Es gibt da etwas, worüber ich mir gerade so meine Gedanken mache. Ich habe im November eine neue Arbeitsstelle angetreten und komme mit den meisten Kollegen bestens aus. Die meisten Männer bei uns sind glücklich in erster Ehe verheiratet, haben 2-3 Kinder und führen das klassische Familienleben. Nach ein paar Wochen bin ich mit einem Kollegen in die Kantine essen gegangen, der mir sehr viel über sein Privatleben erzählt hat, welches sich doch stark von den anderen Männern bei uns unterscheidet. Hier die wichtigsten Daten:
- Anfang 50
- 3x geschieden, 6 Kinder, 2 Enkel
- hatte zwischen den Ehen mehrere Beziehungen, die alle destruktiv waren und ein für ihn schmerzhaftes Ende hatten
- seit 2 Jahren in einer festen Beziehung mit einer Arbeitskollegin
- ausgefallene Hobbys, ist u. a. Sänger einer Freizeit-Band
- sieht für einen Mann seines Alters verdammt gut aus
Als er mir das alles erzählte, hörte ich zu und sagte nicht großartig viel, dachte mir aber meinen Teil: Für mich war der Mann ein ganz klarer Fall von BA. Ich hielt ihn für einen notorischen Fremdgänger, der die Herausforderung liebt und keine echte Nähe zulassen kann. Inzwischen kenne ich ihn etwas besser. Wir gehen öfters essen, sowohl mit anderen Kollegen als auch zu zweit. Und wir unterhalten uns auch mal außerhalb der Pausen, wenn es die Zeit erlaubt. Mittlerweile habe ich einen völlig anderen Eindruck von ihm. Ich habe gar nicht mehr das Gefühl, dass mein Kollege vor Frauen und Verbindlichkeiten wegläuft. Mein Eindruck besagt, dass mein Kollege Probleme mit Beziehungen hat, weil er sich nicht durchsetzen kann und die Frauen im Laufe der Zeit den Respekt vor ihm verlieren. Die anderen Kollegen erwähnen immer mal wieder, dass er "zu nett" sei und sich nicht richtig abgrenzen könne. Seine jetzige Partnerin kenne ich auch und verstehe mich super mit ihr. Die Frau ist absolut kein bösartiger Drachen, die ist echt lieb, aber wenn man die Beiden zusammen sieht oder sich mit einem Teil des Paares unterhält, merkt man schnell, dass sie ganz klar die Hosen an hat.

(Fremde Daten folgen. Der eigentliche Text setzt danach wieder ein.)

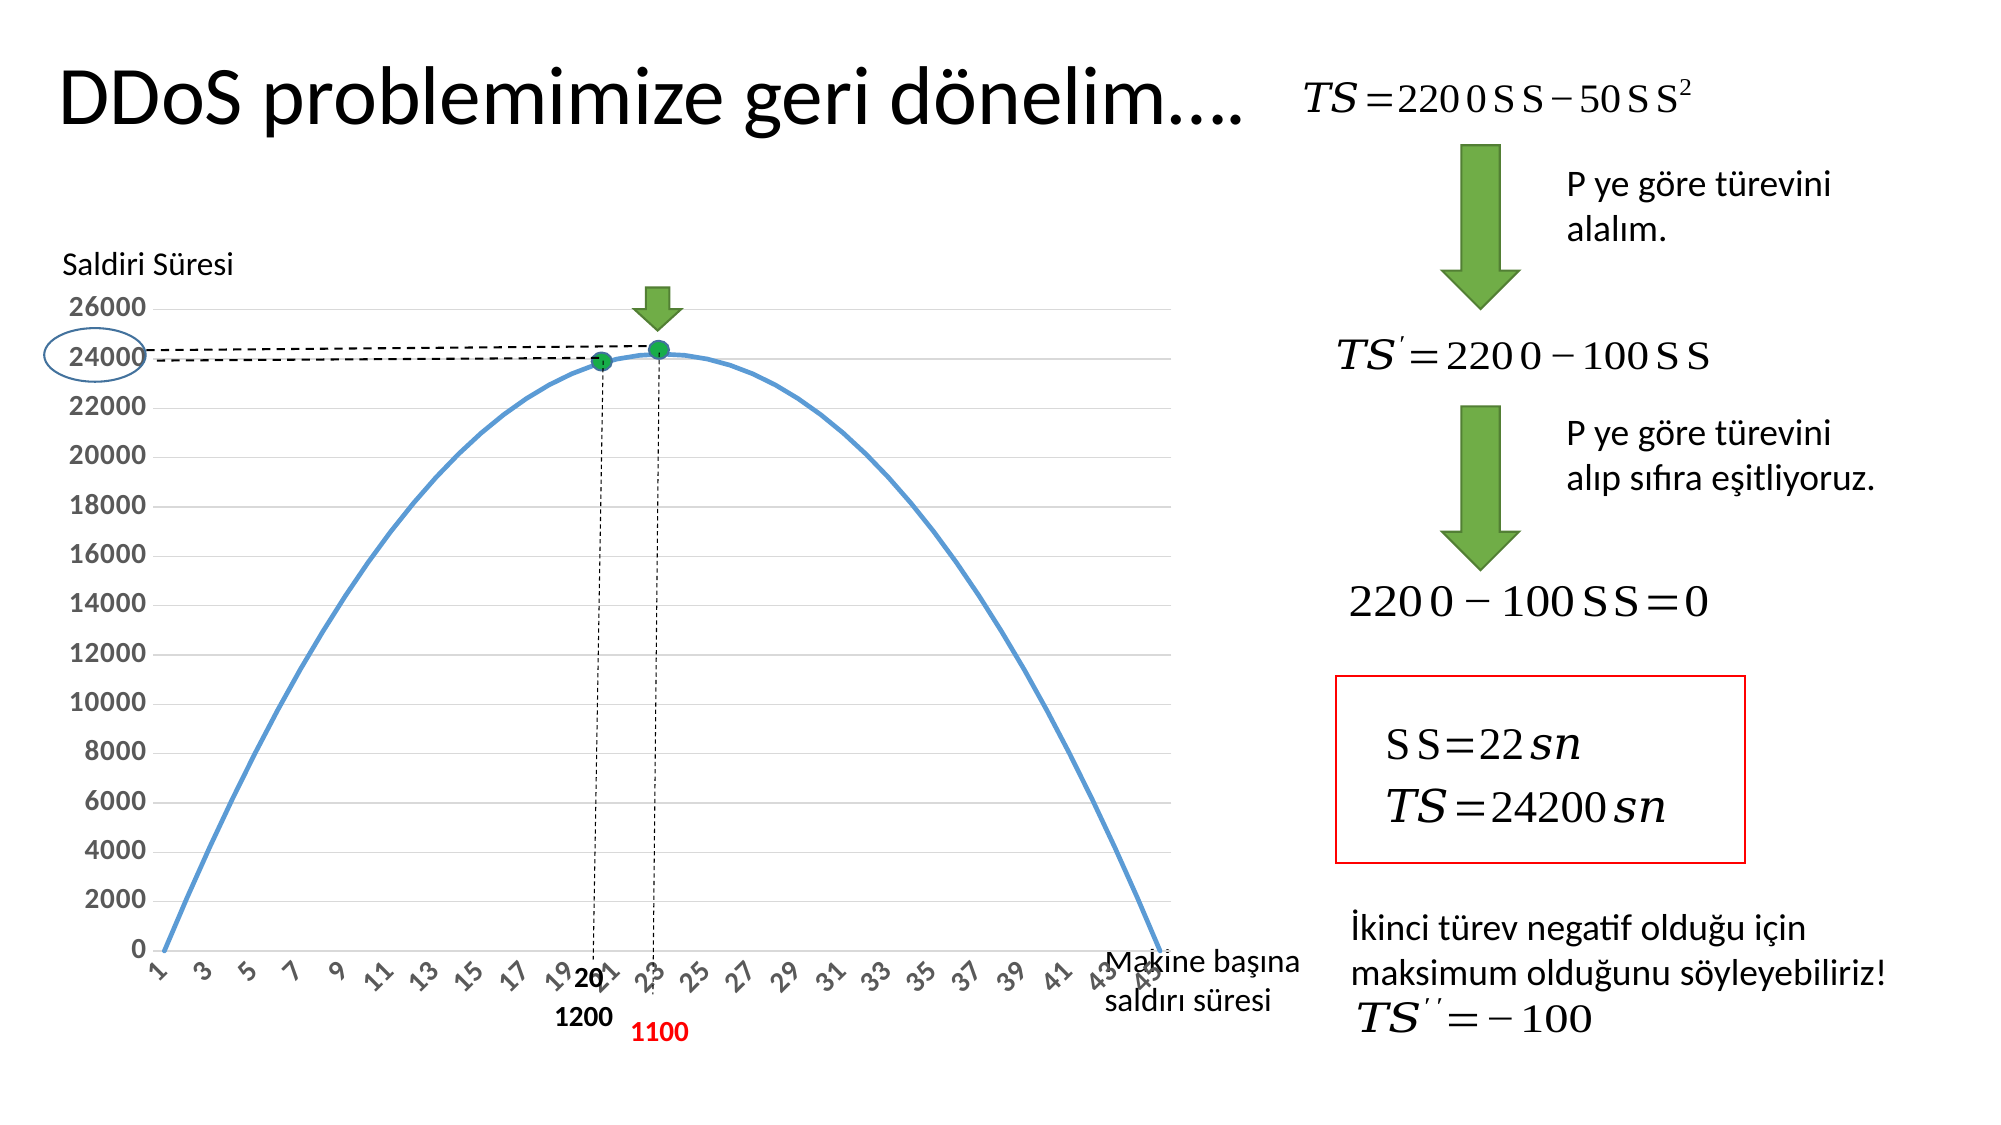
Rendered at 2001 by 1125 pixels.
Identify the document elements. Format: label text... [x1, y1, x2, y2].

text_box 1100 [615, 1015, 710, 1055]
text_box [1439, 405, 1522, 572]
chart [46, 280, 1195, 1015]
text_box İkinci türev negatif olduğu için maksimum olduğunu söyleyebiliriz! [1335, 895, 1912, 1001]
text_box 1200 [539, 1015, 615, 1040]
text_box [652, 352, 660, 995]
text_box [1439, 144, 1522, 311]
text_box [593, 360, 604, 960]
text_box P ye göre türevini alalım. [1551, 151, 1849, 257]
text_box Makine başına saldırı süresi [1089, 931, 1324, 1026]
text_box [153, 357, 600, 361]
text_box Saldiri Süresi [47, 234, 268, 280]
text_box [1335, 675, 1746, 864]
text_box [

Dieser Kollege kommt mit den meisten Leuten in seiner Abteilung gut aus, aber unser Chef respektiert ihn nicht und macht ihn ständig zur Schnecke. Und der Kunde, den er betreut, tanzt ihm ebenfalls auf der Nase rum. Selbst gegen seine jüngsten beiden Kinder (die noch nicht schulpflichtig sind) kann er sich nicht richtig durchsetzen. Ich weiß, dass mein Kollege sich schon immer ein intaktes Familienleben mit Frau und Kindern gewünscht hat, welches für immer hält. Er war nie ein Macho oder Aufreißertyp. Seine Eltern haben ihn geliebt, waren aber sehr streng. Seine Erziehung basierte hauptsächlich auf Gehorsam, er hat in seinem Elternhaus nicht gelernt, sich durchzusetzen.

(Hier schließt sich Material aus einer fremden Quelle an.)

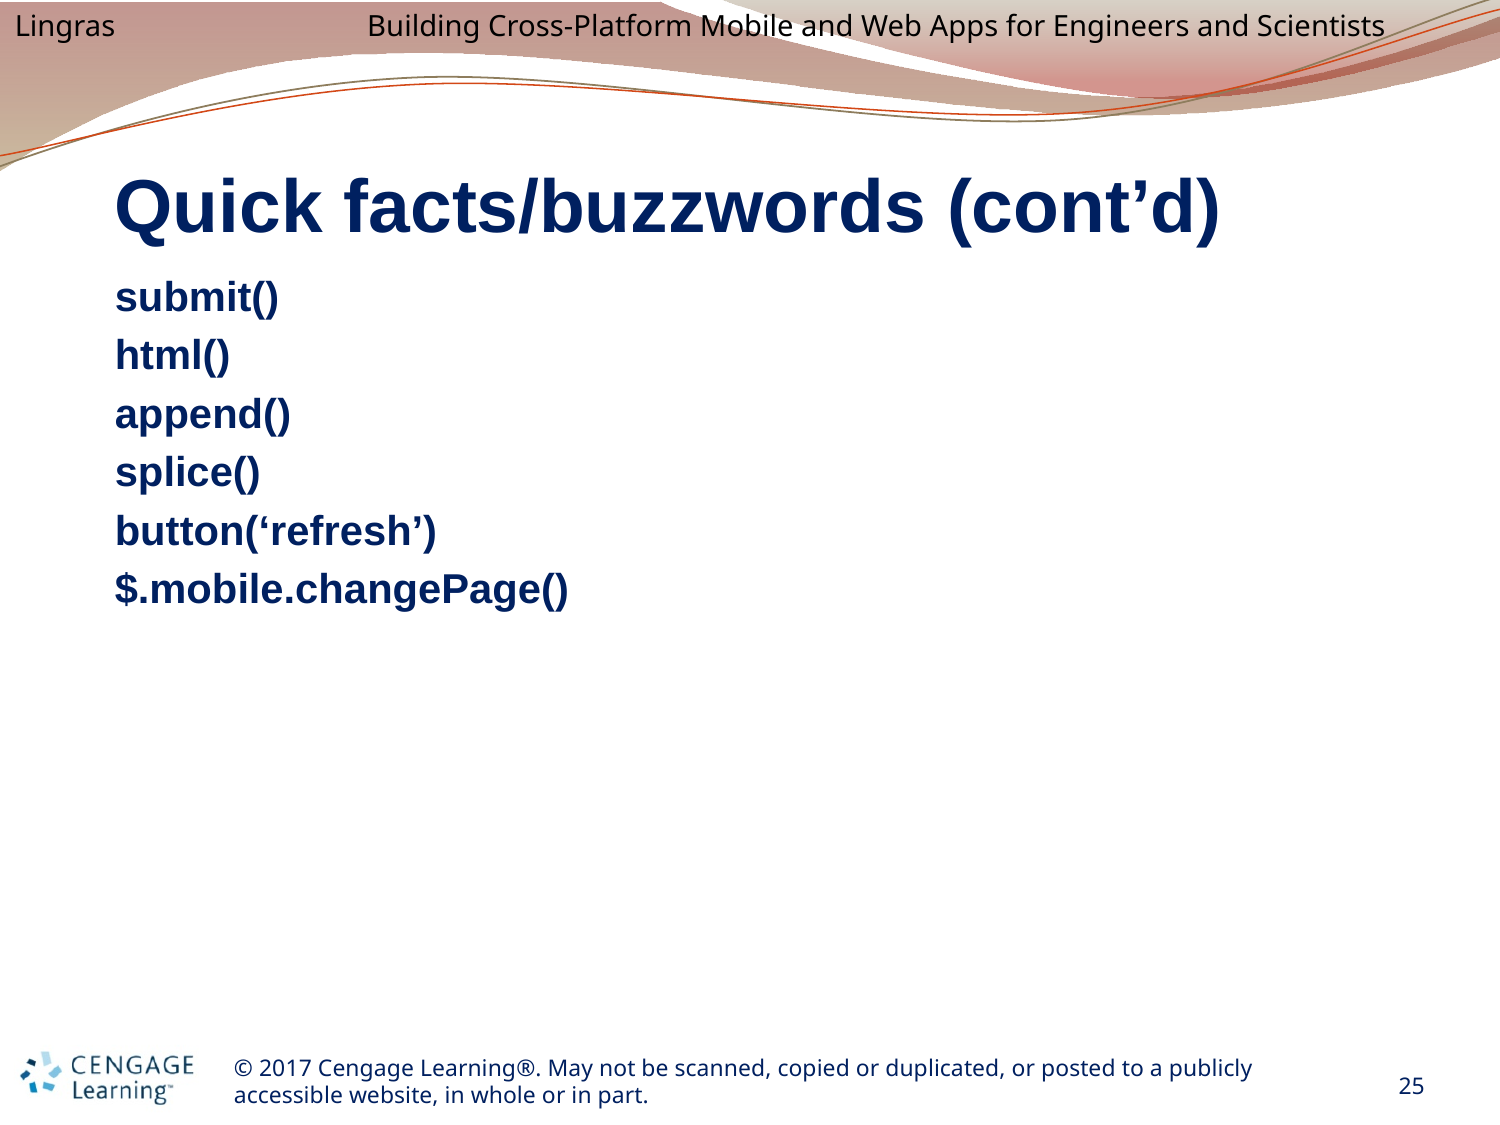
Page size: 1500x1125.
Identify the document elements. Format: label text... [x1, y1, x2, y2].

title Quick facts/buzzwords (cont’d) [99, 149, 1382, 311]
picture [0, 1031, 213, 1125]
slide_number 25 [1299, 1042, 1425, 1103]
footer © 2017 Cengage Learning®. May not be scanned, copied or duplicated, or posted to a publicly accessible website, in whole or in part. [233, 1048, 1359, 1109]
list submit() html() append() splice() button(‘refresh’) $.mobile.changePage() [99, 311, 1382, 945]
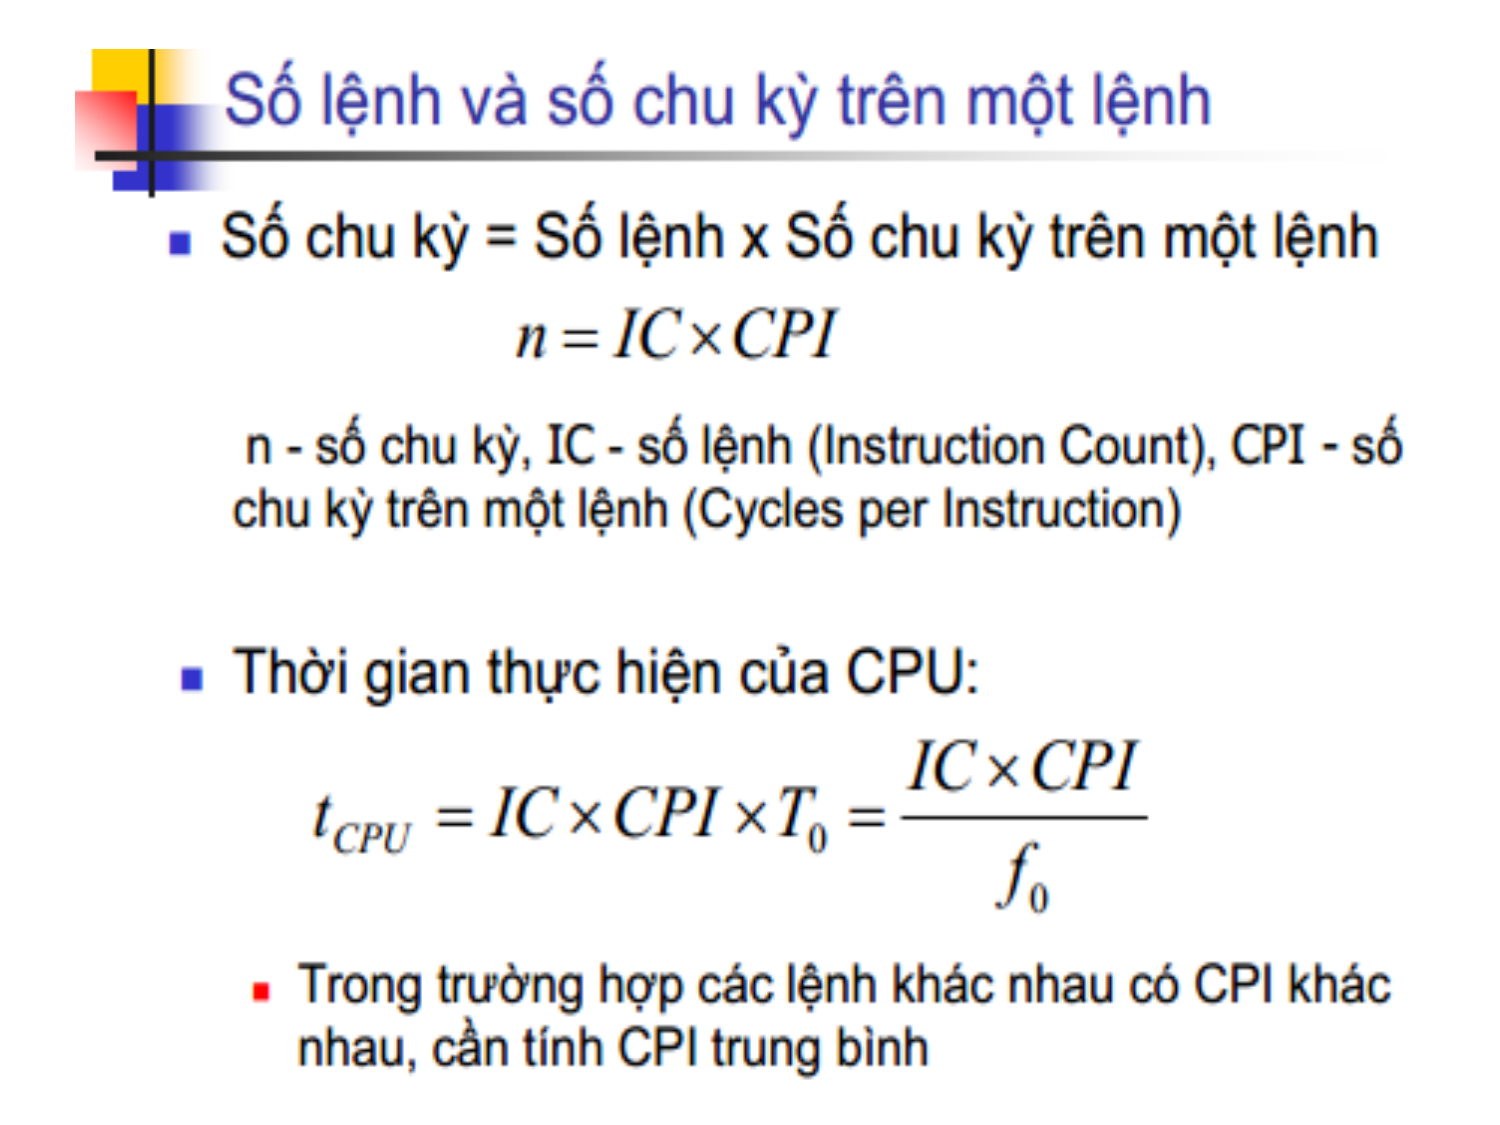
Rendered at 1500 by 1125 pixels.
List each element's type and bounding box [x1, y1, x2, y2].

picture [74, 49, 1463, 1101]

Ich erkenne starke Parallelen zwischen seinem und meinem Leben, obwohl ich noch nie verheiratet war und keine Kinder habe. Und jetzt frage ich mich, ob ich vielleicht doch nicht sooooo bindungsängstlich bin wie ich dachte und es bei mir in erster Linie deswegen nicht klappt, weil ich auch kein so gutes Durchsetzungsvermögen habe... oder gibt es doch eine Verbindung zur BA?